Task item
Give every line of the records below as a JSON list of strings, one string per line, leaving out blank lines.

Task inputs
"""
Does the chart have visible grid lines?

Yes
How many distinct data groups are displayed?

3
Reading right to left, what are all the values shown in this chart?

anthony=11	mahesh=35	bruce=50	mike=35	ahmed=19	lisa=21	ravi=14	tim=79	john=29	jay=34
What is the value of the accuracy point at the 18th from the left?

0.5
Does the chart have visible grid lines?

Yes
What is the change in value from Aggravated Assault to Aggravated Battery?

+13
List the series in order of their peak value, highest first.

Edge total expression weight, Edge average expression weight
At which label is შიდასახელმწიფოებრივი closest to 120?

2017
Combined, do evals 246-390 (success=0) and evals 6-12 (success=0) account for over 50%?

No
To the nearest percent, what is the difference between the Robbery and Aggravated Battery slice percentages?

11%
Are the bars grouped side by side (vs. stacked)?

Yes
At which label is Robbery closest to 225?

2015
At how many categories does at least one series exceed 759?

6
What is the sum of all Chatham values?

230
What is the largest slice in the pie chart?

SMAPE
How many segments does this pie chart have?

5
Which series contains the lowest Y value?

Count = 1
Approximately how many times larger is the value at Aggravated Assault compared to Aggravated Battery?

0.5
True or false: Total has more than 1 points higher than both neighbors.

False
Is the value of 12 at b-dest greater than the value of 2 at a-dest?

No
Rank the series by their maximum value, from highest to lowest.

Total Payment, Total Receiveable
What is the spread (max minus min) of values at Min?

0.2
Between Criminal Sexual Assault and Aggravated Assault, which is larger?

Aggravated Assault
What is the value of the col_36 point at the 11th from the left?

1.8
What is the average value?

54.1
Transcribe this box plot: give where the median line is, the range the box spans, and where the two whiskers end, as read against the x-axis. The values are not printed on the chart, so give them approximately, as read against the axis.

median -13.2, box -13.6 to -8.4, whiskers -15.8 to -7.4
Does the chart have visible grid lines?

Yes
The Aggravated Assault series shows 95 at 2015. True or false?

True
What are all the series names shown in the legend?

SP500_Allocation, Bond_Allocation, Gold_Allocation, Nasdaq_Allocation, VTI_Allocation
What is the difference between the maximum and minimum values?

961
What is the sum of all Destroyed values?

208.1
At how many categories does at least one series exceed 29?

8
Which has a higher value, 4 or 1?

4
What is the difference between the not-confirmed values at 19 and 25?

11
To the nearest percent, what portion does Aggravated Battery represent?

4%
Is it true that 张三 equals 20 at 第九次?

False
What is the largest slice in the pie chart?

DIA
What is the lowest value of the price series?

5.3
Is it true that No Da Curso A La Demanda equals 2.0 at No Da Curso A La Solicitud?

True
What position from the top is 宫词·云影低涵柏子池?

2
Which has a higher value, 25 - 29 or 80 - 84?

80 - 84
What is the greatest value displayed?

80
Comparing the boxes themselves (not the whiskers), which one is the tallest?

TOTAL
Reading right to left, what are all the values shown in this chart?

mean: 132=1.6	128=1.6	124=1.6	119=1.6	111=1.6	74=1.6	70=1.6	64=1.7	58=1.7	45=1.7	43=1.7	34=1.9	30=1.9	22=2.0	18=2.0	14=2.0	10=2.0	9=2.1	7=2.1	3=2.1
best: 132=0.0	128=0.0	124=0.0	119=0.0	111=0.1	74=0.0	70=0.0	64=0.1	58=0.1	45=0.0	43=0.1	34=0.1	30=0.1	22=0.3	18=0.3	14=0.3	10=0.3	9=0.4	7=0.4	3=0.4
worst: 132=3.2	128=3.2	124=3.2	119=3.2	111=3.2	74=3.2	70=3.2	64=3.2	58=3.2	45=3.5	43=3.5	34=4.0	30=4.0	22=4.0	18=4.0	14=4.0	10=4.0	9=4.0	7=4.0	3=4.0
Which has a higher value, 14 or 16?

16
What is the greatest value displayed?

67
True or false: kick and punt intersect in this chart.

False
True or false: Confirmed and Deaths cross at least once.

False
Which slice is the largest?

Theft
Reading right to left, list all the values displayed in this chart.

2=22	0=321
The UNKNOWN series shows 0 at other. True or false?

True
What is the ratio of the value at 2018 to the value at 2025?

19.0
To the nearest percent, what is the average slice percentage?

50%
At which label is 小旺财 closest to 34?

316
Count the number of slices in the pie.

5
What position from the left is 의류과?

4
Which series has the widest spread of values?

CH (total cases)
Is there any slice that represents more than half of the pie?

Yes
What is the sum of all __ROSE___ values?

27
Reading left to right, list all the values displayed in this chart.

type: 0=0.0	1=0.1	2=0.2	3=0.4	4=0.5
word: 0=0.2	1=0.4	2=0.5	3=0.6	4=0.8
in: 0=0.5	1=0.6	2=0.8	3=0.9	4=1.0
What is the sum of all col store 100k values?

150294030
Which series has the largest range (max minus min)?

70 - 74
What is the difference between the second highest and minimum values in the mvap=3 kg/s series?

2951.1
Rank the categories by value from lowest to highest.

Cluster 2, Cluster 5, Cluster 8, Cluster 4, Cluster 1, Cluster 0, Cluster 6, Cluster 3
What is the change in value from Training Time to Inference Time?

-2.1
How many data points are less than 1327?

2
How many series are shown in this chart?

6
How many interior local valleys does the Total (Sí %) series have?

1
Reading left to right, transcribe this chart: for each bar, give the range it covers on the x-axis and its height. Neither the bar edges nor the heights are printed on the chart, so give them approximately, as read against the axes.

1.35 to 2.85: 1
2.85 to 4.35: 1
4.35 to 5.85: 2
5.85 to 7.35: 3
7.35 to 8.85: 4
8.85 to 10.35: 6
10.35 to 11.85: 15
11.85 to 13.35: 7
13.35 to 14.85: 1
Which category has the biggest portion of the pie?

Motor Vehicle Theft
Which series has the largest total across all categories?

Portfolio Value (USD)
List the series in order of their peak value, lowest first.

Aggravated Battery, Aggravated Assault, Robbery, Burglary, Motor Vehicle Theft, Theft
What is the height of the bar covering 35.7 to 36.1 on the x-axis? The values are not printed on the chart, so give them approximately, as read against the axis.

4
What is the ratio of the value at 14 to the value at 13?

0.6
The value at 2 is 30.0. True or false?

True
"""
Result below
[
  "Does the chart have visible grid lines?",
  "Yes",
  "How many distinct data groups are displayed?",
  "3",
  "Reading right to left, what are all the values shown in this chart?",
  "anthony=11\tmahesh=35\tbruce=50\tmike=35\tahmed=19\tlisa=21\travi=14\ttim=79\tjohn=29\tjay=34",
  "What is the value of the accuracy point at the 18th from the left?",
  "0.5",
  "Does the chart have visible grid lines?",
  "Yes",
  "What is the change in value from Aggravated Assault to Aggravated Battery?",
  "+13",
  "List the series in order of their peak value, highest first.",
  "Edge total expression weight, Edge average expression weight",
  "At which label is შიდასახელმწიფოებრივი closest to 120?",
  "2017",
  "Combined, do evals 246-390 (success=0) and evals 6-12 (success=0) account for over 50%?",
  "No",
  "To the nearest percent, what is the difference between the Robbery and Aggravated Battery slice percentages?",
  "11%",
  "Are the bars grouped side by side (vs. stacked)?",
  "Yes",
  "At which label is Robbery closest to 225?",
  "2015",
  "At how many categories does at least one series exceed 759?",
  "6",
  "What is the sum of all Chatham values?",
  "230",
  "What is the largest slice in the pie chart?",
  "SMAPE",
  "How many segments does this pie chart have?",
  "5",
  "Which series contains the lowest Y value?",
  "Count = 1",
  "Approximately how many times larger is the value at Aggravated Assault compared to Aggravated Battery?",
  "0.5",
  "True or false: Total has more than 1 points higher than both neighbors.",
  "False",
  "Is the value of 12 at b-dest greater than the value of 2 at a-dest?",
  "No",
  "Rank the series by their maximum value, from highest to lowest.",
  "Total Payment, Total Receiveable",
  "What is the spread (max minus min) of values at Min?",
  "0.2",
  "Between Criminal Sexual Assault and Aggravated Assault, which is larger?",
  "Aggravated Assault",
  "What is the value of the col_36 point at the 11th from the left?",
  "1.8",
  "What is the average value?",
  "54.1",
  "Transcribe this box plot: give where the median line is, the range the box spans, and where the two whiskers end, as read against the x-axis. The values are not printed on the chart, so give them approximately, as read against the axis.",
  "median -13.2, box -13.6 to -8.4, whiskers -15.8 to -7.4",
  "Does the chart have visible grid lines?",
  "Yes",
  "The Aggravated Assault series shows 95 at 2015. True or false?",
  "True",
  "What are all the series names shown in the legend?",
  "SP500_Allocation, Bond_Allocation, Gold_Allocation, Nasdaq_Allocation, VTI_Allocation",
  "What is the difference between the maximum and minimum values?",
  "961",
  "What is the sum of all Destroyed values?",
  "208.1",
  "At how many categories does at least one series exceed 29?",
  "8",
  "Which has a higher value, 4 or 1?",
  "4",
  "What is the difference between the not-confirmed values at 19 and 25?",
  "11",
  "To the nearest percent, what portion does Aggravated Battery represent?",
  "4%",
  "Is it true that 张三 equals 20 at 第九次?",
  "False",
  "What is the largest slice in the pie chart?",
  "DIA",
  "What is the lowest value of the price series?",
  "5.3",
  "Is it true that No Da Curso A La Demanda equals 2.0 at No Da Curso A La Solicitud?",
  "True",
  "What position from the top is 宫词·云影低涵柏子池?",
  "2",
  "Which has a higher value, 25 - 29 or 80 - 84?",
  "80 - 84",
  "What is the greatest value displayed?",
  "80",
  "Comparing the boxes themselves (not the whiskers), which one is the tallest?",
  "TOTAL",
  "Reading right to left, what are all the values shown in this chart?",
  "mean: 132=1.6\t128=1.6\t124=1.6\t119=1.6\t111=1.6\t74=1.6\t70=1.6\t64=1.7\t58=1.7\t45=1.7\t43=1.7\t34=1.9\t30=1.9\t22=2.0\t18=2.0\t14=2.0\t10=2.0\t9=2.1\t7=2.1\t3=2.1",
  "best: 132=0.0\t128=0.0\t124=0.0\t119=0.0\t111=0.1\t74=0.0\t70=0.0\t64=0.1\t58=0.1\t45=0.0\t43=0.1\t34=0.1\t30=0.1\t22=0.3\t18=0.3\t14=0.3\t10=0.3\t9=0.4\t7=0.4\t3=0.4",
  "worst: 132=3.2\t128=3.2\t124=3.2\t119=3.2\t111=3.2\t74=3.2\t70=3.2\t64=3.2\t58=3.2\t45=3.5\t43=3.5\t34=4.0\t30=4.0\t22=4.0\t18=4.0\t14=4.0\t10=4.0\t9=4.0\t7=4.0\t3=4.0",
  "Which has a higher value, 14 or 16?",
  "16",
  "What is the greatest value displayed?",
  "67",
  "True or false: kick and punt intersect in this chart.",
  "False",
  "True or false: Confirmed and Deaths cross at least once.",
  "False",
  "Which slice is the largest?",
  "Theft",
  "Reading right to left, list all the values displayed in this chart.",
  "2=22\t0=321",
  "The UNKNOWN series shows 0 at other. True or false?",
  "True",
  "What is the ratio of the value at 2018 to the value at 2025?",
  "19.0",
  "To the nearest percent, what is the average slice percentage?",
  "50%",
  "At which label is 小旺财 closest to 34?",
  "316",
  "Count the number of slices in the pie.",
  "5",
  "What position from the left is 의류과?",
  "4",
  "Which series has the widest spread of values?",
  "CH (total cases)",
  "Is there any slice that represents more than half of the pie?",
  "Yes",
  "What is the sum of all __ROSE___ values?",
  "27",
  "Reading left to right, list all the values displayed in this chart.",
  "type: 0=0.0\t1=0.1\t2=0.2\t3=0.4\t4=0.5",
  "word: 0=0.2\t1=0.4\t2=0.5\t3=0.6\t4=0.8",
  "in: 0=0.5\t1=0.6\t2=0.8\t3=0.9\t4=1.0",
  "What is the sum of all col store 100k values?",
  "150294030",
  "Which series has the largest range (max minus min)?",
  "70 - 74",
  "What is the difference between the second highest and minimum values in the mvap=3 kg/s series?",
  "2951.1",
  "Rank the categories by value from lowest to highest.",
  "Cluster 2, Cluster 5, Cluster 8, Cluster 4, Cluster 1, Cluster 0, Cluster 6, Cluster 3",
  "What is the change in value from Training Time to Inference Time?",
  "-2.1",
  "How many data points are less than 1327?",
  "2",
  "How many series are shown in this chart?",
  "6",
  "How many interior local valleys does the Total (Sí %) series have?",
  "1",
  "Reading left to right, transcribe this chart: for each bar, give the range it covers on the x-axis and its height. Neither the bar edges nor the heights are printed on the chart, so give them approximately, as read against the axes.",
  "1.35 to 2.85: 1",
  "2.85 to 4.35: 1",
  "4.35 to 5.85: 2",
  "5.85 to 7.35: 3",
  "7.35 to 8.85: 4",
  "8.85 to 10.35: 6",
  "10.35 to 11.85: 15",
  "11.85 to 13.35: 7",
  "13.35 to 14.85: 1",
  "Which category has the biggest portion of the pie?",
  "Motor Vehicle Theft",
  "Which series has the largest total across all categories?",
  "Portfolio Value (USD)",
  "List the series in order of their peak value, lowest first.",
  "Aggravated Battery, Aggravated Assault, Robbery, Burglary, Motor Vehicle Theft, Theft",
  "What is the height of the bar covering 35.7 to 36.1 on the x-axis? The values are not printed on the chart, so give them approximately, as read against the axis.",
  "4",
  "What is the ratio of the value at 14 to the value at 13?",
  "0.6",
  "The value at 2 is 30.0. True or false?",
  "True"
]